- _Exercise directions_
In the data below, the answer is the run of lines from the line containing "4. Documented risk" through the line containing "1. The patient", both included; print it exactly and nothing else.

(Saved data entries)

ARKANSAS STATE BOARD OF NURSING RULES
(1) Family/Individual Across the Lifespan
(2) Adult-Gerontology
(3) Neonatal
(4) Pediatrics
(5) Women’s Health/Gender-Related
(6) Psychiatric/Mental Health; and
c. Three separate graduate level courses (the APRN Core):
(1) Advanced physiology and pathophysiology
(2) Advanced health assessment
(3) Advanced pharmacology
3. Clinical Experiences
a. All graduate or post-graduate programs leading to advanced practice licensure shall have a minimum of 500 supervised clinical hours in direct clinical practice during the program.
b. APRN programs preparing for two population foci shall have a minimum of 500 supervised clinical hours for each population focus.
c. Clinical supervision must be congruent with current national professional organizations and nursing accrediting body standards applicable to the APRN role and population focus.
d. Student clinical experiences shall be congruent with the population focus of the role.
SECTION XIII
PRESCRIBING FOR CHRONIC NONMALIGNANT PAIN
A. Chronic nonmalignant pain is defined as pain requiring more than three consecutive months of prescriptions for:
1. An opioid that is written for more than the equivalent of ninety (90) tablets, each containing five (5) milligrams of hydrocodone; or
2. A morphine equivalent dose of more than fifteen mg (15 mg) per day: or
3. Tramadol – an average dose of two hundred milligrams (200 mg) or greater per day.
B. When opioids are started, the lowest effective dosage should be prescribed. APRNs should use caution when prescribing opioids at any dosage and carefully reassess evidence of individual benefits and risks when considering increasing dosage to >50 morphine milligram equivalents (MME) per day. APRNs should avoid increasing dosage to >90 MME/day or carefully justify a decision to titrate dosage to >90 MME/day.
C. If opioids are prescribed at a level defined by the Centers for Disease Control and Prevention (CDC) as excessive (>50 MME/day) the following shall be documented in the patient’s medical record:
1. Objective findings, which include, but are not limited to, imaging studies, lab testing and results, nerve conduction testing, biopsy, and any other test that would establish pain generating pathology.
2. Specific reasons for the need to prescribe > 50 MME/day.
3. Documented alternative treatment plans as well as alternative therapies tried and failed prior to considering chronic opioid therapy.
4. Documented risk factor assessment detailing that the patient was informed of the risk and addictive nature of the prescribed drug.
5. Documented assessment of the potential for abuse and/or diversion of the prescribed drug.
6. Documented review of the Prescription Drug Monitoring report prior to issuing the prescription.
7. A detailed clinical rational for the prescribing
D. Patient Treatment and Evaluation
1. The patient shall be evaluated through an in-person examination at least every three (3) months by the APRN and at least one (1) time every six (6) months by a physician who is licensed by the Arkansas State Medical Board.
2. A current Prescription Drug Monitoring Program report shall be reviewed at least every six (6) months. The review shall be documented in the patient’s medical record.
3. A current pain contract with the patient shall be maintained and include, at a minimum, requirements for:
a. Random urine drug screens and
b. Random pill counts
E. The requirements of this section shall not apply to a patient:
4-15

- _Your response_
4. Documented risk factor assessment detailing that the patient was informed of the risk and addictive nature of the prescribed drug.
5. Documented assessment of the potential for abuse and/or diversion of the prescribed drug.
6. Documented review of the Prescription Drug Monitoring report prior to issuing the prescription.
7. A detailed clinical rational for the prescribing
D. Patient Treatment and Evaluation
1. The patient shall be evaluated through an in-person examination at least every three (3) months by the APRN and at least one (1) time every six (6) months by a physician who is licensed by the Arkansas State Medical Board.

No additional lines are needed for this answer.